■ **Collected data**
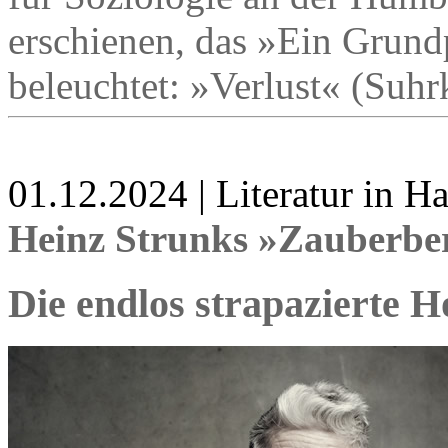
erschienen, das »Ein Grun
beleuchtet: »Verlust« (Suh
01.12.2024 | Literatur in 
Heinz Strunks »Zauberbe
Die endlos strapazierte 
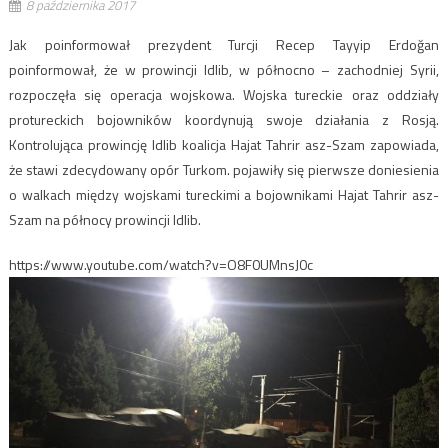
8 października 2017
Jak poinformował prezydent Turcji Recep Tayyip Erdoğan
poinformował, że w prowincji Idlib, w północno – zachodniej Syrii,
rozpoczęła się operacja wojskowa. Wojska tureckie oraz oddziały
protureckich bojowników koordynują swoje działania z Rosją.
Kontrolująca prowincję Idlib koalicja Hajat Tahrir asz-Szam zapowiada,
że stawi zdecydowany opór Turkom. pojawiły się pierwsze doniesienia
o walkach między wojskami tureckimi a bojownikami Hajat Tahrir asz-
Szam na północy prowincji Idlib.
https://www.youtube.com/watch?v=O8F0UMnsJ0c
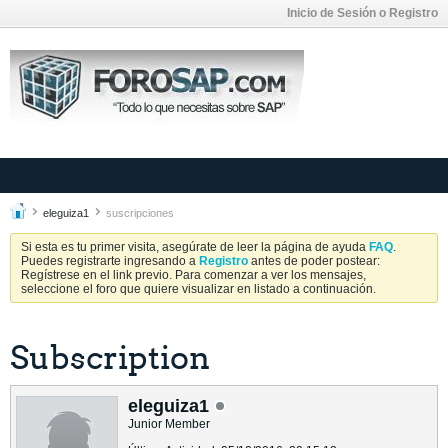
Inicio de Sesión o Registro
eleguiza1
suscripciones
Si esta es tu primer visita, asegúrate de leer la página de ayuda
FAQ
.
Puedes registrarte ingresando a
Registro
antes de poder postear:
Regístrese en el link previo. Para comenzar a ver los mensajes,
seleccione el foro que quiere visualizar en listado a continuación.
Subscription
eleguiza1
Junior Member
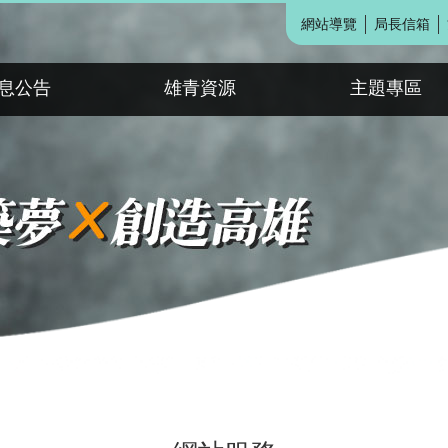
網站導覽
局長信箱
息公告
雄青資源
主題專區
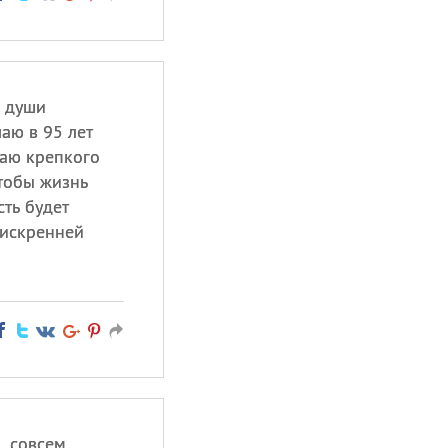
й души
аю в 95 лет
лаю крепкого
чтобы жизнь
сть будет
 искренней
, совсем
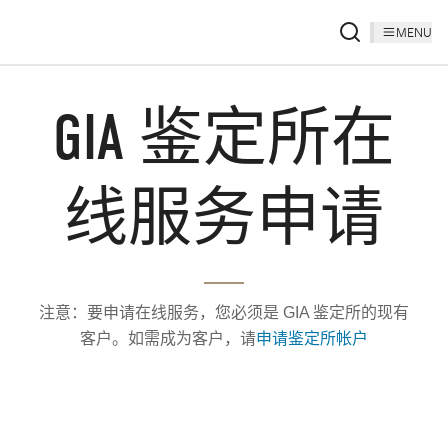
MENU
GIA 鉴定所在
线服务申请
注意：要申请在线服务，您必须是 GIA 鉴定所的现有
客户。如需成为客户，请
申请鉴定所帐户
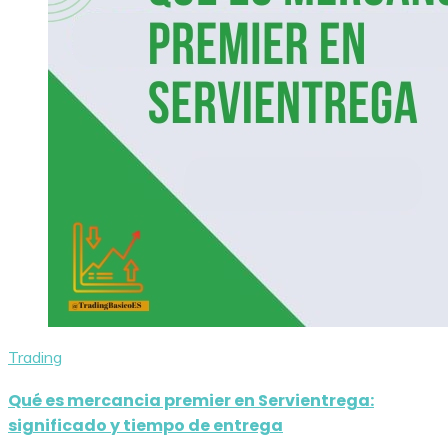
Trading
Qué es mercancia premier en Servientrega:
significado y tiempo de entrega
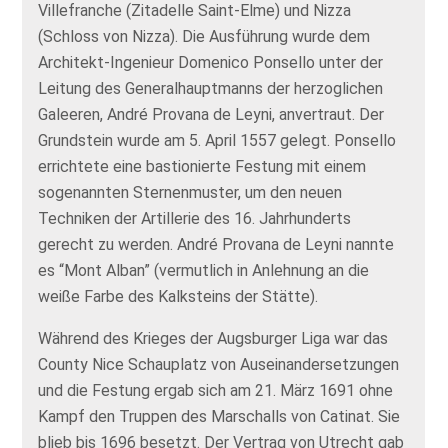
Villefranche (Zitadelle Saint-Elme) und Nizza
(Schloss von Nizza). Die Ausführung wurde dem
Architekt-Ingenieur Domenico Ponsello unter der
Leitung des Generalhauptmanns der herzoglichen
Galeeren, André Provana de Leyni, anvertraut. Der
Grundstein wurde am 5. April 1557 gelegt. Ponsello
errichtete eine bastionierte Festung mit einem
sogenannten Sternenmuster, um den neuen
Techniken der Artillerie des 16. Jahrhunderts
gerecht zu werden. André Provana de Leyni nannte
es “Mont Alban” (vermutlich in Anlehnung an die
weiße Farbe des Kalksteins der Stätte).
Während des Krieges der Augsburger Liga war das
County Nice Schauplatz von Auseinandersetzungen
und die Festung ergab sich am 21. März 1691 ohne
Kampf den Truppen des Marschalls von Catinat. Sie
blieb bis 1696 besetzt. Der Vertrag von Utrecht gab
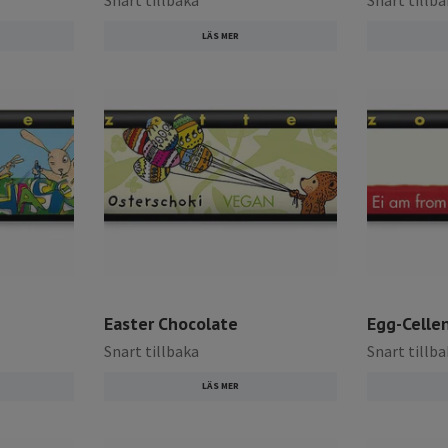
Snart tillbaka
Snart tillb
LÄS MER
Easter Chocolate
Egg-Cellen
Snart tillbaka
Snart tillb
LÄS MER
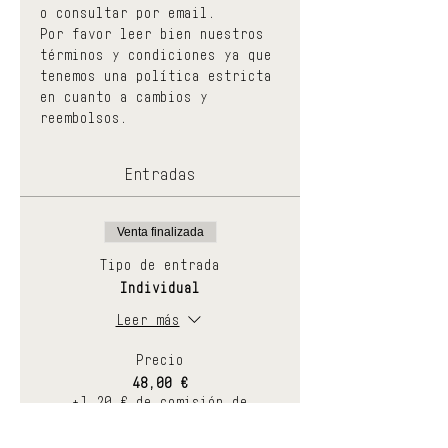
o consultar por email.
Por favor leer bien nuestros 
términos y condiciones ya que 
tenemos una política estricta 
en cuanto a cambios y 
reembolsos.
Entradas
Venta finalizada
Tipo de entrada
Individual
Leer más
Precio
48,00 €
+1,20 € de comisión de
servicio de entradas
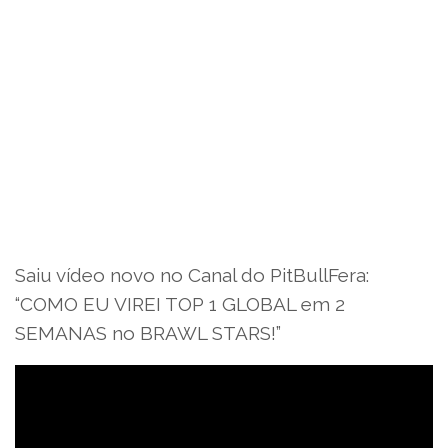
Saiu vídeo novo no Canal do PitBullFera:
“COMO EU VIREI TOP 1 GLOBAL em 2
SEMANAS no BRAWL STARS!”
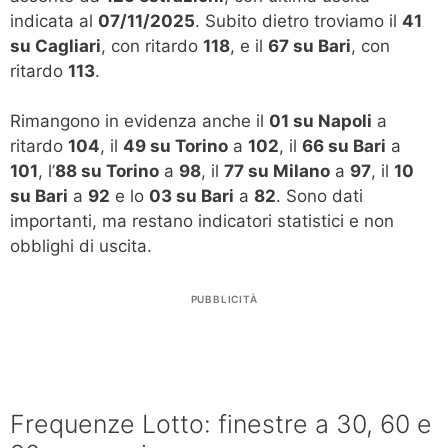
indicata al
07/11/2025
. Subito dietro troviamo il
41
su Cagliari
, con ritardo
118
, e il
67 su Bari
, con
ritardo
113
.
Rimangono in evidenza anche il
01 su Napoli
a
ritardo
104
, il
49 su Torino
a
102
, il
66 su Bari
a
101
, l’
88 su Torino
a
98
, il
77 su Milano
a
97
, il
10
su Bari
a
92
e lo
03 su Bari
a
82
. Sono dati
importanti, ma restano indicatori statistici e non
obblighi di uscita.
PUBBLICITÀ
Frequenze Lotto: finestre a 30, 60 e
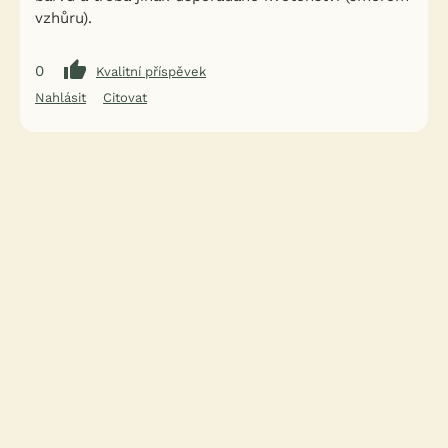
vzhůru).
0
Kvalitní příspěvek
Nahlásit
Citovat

■ **Exercise**
Beginning with the first line of the records above, extract each line exactly through the line that holds "Por favor leer bien nuestros", both ends included. Omit pictures.

■ **Result for this task**
erschienen, das »Ein Grun
beleuchtet: »Verlust« (Suh
01.12.2024 | Literatur in 
Heinz Strunks »Zauberbe
Die endlos strapazierte 
8 października 2017
Jak poinformował prezydent Turcji Recep Tayyip Erdoğan
poinformował, że w prowincji Idlib, w północno – zachodniej Syrii,
rozpoczęła się operacja wojskowa. Wojska tureckie oraz oddziały
protureckich bojowników koordynują swoje działania z Rosją.
Kontrolująca prowincję Idlib koalicja Hajat Tahrir asz-Szam zapowiada,
że stawi zdecydowany opór Turkom. pojawiły się pierwsze doniesienia
o walkach między wojskami tureckimi a bojownikami Hajat Tahrir asz-
Szam na północy prowincji Idlib.
https://www.youtube.com/watch?v=O8F0UMnsJ0c
Inicio de Sesión o Registro
eleguiza1
suscripciones
Si esta es tu primer visita, asegúrate de leer la página de ayuda
FAQ
.
Puedes registrarte ingresando a
Registro
antes de poder postear:
Regístrese en el link previo. Para comenzar a ver los mensajes,
seleccione el foro que quiere visualizar en listado a continuación.
Subscription
eleguiza1
Junior Member
網站導覽
局長信箱
息公告
雄青資源
主題專區
й души
аю в 95 лет
лаю крепкого
чтобы жизнь
сть будет
 искренней
, совсем
MENU
GIA 鉴定所在
线服务申请
注意：要申请在线服务，您必须是 GIA 鉴定所的现有
客户。如需成为客户，请
申请鉴定所帐户
Trading
Qué es mercancia premier en Servientrega:
significado y tiempo de entrega
Villefranche (Zitadelle Saint-Elme) und Nizza
(Schloss von Nizza). Die Ausführung wurde dem
Architekt-Ingenieur Domenico Ponsello unter der
Leitung des Generalhauptmanns der herzoglichen
Galeeren, André Provana de Leyni, anvertraut. Der
Grundstein wurde am 5. April 1557 gelegt. Ponsello
errichtete eine bastionierte Festung mit einem
sogenannten Sternenmuster, um den neuen
Techniken der Artillerie des 16. Jahrhunderts
gerecht zu werden. André Provana de Leyni nannte
es “Mont Alban” (vermutlich in Anlehnung an die
weiße Farbe des Kalksteins der Stätte).
Während des Krieges der Augsburger Liga war das
County Nice Schauplatz von Auseinandersetzungen
und die Festung ergab sich am 21. März 1691 ohne
Kampf den Truppen des Marschalls von Catinat. Sie
blieb bis 1696 besetzt. Der Vertrag von Utrecht gab
Snart tillbaka
Snart tillb
LÄS MER
Easter Chocolate
Egg-Cellen
Snart tillbaka
Snart tillb
LÄS MER
o consultar por email.
Por favor leer bien nuestros 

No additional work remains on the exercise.